** KUTIPAN TEKS **
###

Saya ingin mengajak kalian -wahai saudara-saudaraku- untuk merenung
barang sejenak mengenai perkara yang sangat penting yang semestinya kita
perhatikan melalui beberapa hadits Nabi shallallahu ‘alaihi wa sallam
yang menerangkan perihal iman. Di antara hadits-hadits tentang iman itu
-wahai hamba-hamba Allah- adalah hadits yang tercantum di dalam kedua
kitab Shahih (Shahih Bukhari dan Shahih Muslim, pent) dari Umar bin al-Khatthab radhiyallahu’anhu di dalam kisah kedatangan Jibril ‘alaihis salam kepada Nabi shallallahu ‘alaihi wa sallam. Di dalam hadits itu disebutkan bahwa Jibril berkata kepada Nabi shallallahu ‘alaihi wa sallam, “Beritahukanlah kepadaku tentang iman.” Kemudian beliau menjawab, “Yaitu
kamu beriman kepada Allah, para malaikat-Nya, kitab-kitab-Nya,
rasul-rasul-Nya, hari akhir, dan kamu beriman kepada takdir yang baik
maupun yang buruk.”

###

** DATA CATATAN **
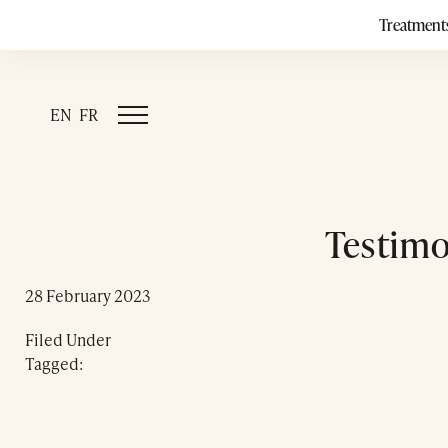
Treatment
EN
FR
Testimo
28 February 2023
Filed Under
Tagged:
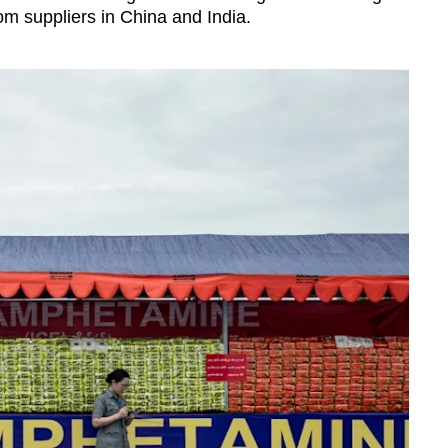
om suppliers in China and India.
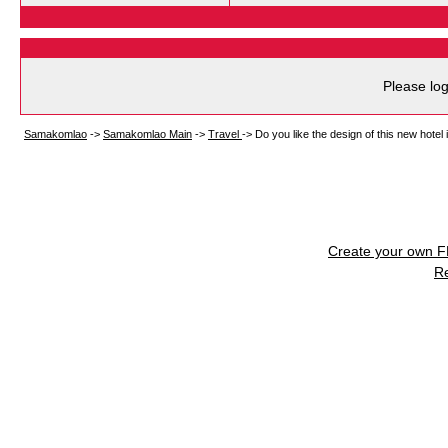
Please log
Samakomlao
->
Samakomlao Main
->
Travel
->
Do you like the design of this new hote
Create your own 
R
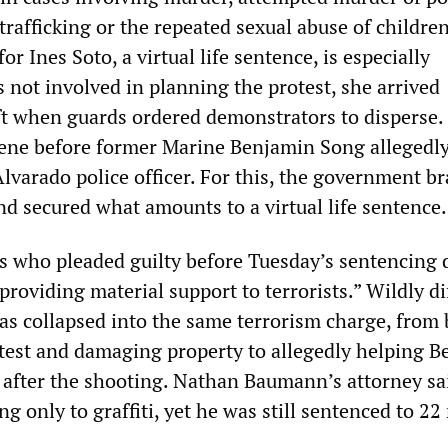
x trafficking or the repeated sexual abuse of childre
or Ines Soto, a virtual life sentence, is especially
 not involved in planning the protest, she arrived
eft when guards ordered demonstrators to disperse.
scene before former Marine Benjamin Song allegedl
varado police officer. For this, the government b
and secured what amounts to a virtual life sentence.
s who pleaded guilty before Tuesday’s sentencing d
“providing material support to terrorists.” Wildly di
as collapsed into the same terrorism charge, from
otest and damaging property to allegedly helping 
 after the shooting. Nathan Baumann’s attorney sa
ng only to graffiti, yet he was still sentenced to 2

###

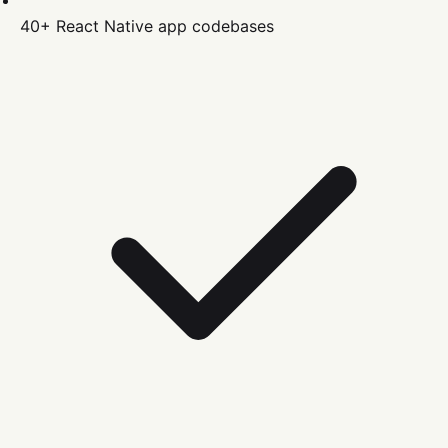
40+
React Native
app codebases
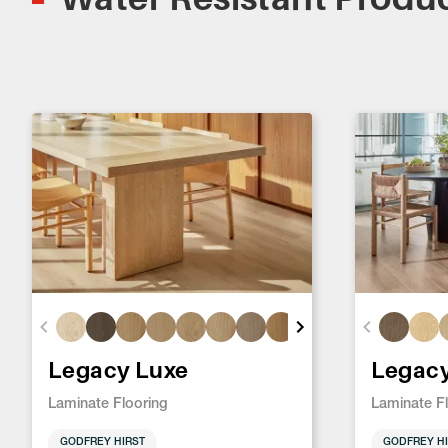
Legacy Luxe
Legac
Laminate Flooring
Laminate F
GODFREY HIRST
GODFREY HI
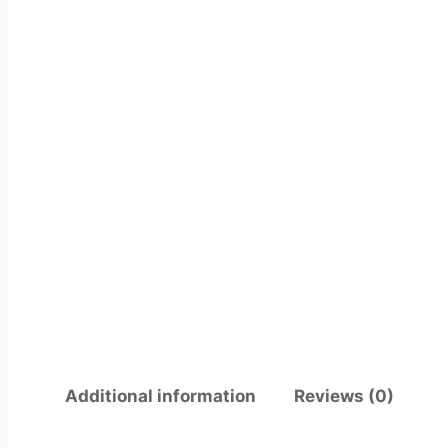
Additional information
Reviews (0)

###

** TUGAS LATIHAN **
1. Menurut teks tentang iman, dari siapa hadits tentang kedatangan Jibril kepada Nabi diriwayatkan?
2. Tampilkan kembali baris-baris catatan dari baris yang memuat "Legacy Luxe" sampai baris yang memuat "Reviews (0)", kedua baris itu ikut disertakan. Jangan sertakan gambar dalam jawaban.
Teks dan catatan di halaman ini tidak saling berhubungan.

** JAWABAN SETIAP TUGAS **
1. Dari Umar bin al-Khatthab radhiyallahu’anhu.

2.
Legacy Luxe
Legac
Laminate Flooring
Laminate F
GODFREY HIRST
GODFREY HI
Additional information
Reviews (0)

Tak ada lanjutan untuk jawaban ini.